Short problem -
Copy each line of the material below word for word.

Exercise material -
• • • •
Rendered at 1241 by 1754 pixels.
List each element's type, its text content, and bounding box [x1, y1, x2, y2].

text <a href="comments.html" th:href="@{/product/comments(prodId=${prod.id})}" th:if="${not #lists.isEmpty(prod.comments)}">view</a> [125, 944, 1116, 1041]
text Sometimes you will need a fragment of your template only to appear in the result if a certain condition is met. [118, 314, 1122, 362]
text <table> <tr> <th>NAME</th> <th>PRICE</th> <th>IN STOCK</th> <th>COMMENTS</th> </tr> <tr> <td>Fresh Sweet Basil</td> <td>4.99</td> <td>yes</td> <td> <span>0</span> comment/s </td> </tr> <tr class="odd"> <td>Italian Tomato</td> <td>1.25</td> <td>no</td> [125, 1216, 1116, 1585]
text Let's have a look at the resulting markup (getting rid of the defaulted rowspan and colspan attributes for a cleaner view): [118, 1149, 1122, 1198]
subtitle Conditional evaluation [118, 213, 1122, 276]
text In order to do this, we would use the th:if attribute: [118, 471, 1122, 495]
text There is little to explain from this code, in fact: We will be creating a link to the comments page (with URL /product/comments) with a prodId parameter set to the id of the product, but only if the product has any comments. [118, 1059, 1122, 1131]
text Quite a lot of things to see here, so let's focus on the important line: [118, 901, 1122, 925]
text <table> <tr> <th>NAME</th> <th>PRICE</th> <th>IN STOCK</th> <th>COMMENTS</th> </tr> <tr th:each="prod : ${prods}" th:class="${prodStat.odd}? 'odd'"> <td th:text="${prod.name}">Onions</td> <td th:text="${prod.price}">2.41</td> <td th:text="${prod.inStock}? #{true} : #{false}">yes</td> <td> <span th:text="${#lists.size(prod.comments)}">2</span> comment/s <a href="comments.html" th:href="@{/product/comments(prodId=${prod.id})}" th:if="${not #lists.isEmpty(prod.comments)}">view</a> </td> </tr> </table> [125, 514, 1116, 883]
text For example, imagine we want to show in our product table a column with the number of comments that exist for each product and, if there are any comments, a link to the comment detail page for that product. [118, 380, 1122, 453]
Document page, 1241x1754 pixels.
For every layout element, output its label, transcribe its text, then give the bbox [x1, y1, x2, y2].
• • • •
Answer for this exercise -
Rendered at 1241 by 1754 pixels.
List each element's type, its text content, and bounding box [x1, y1, x2, y2].

text <a href="comments.html" th:href="@{/product/comments(prodId=${prod.id})}" th:if="${not #lists.isEmpty(prod.comments)}">view</a> [125, 944, 1116, 1041]
text Sometimes you will need a fragment of your template only to appear in the result if a certain condition is met. [118, 314, 1122, 362]
text <table> <tr> <th>NAME</th> <th>PRICE</th> <th>IN STOCK</th> <th>COMMENTS</th> </tr> <tr> <td>Fresh Sweet Basil</td> <td>4.99</td> <td>yes</td> <td> <span>0</span> comment/s </td> </tr> <tr class="odd"> <td>Italian Tomato</td> <td>1.25</td> <td>no</td> [125, 1216, 1116, 1585]
text Let's have a look at the resulting markup (getting rid of the defaulted rowspan and colspan attributes for a cleaner view): [118, 1149, 1122, 1198]
subtitle Conditional evaluation [118, 213, 1122, 276]
text In order to do this, we would use the th:if attribute: [118, 471, 1122, 495]
text There is little to explain from this code, in fact: We will be creating a link to the comments page (with URL /product/comments) with a prodId parameter set to the id of the product, but only if the product has any comments. [118, 1059, 1122, 1131]
text Quite a lot of things to see here, so let's focus on the important line: [118, 901, 1122, 925]
text <table> <tr> <th>NAME</th> <th>PRICE</th> <th>IN STOCK</th> <th>COMMENTS</th> </tr> <tr th:each="prod : ${prods}" th:class="${prodStat.odd}? 'odd'"> <td th:text="${prod.name}">Onions</td> <td th:text="${prod.price}">2.41</td> <td th:text="${prod.inStock}? #{true} : #{false}">yes</td> <td> <span th:text="${#lists.size(prod.comments)}">2</span> comment/s <a href="comments.html" th:href="@{/product/comments(prodId=${prod.id})}" th:if="${not #lists.isEmpty(prod.comments)}">view</a> </td> </tr> </table> [125, 514, 1116, 883]
text For example, imagine we want to show in our product table a column with the number of comments that exist for each product and, if there are any comments, a link to the comment detail page for that product. [118, 380, 1122, 453]
Document page, 1241x1754 pixels.
For every layout element, output its label, transcribe its text, then give the bbox [x1, y1, x2, y2].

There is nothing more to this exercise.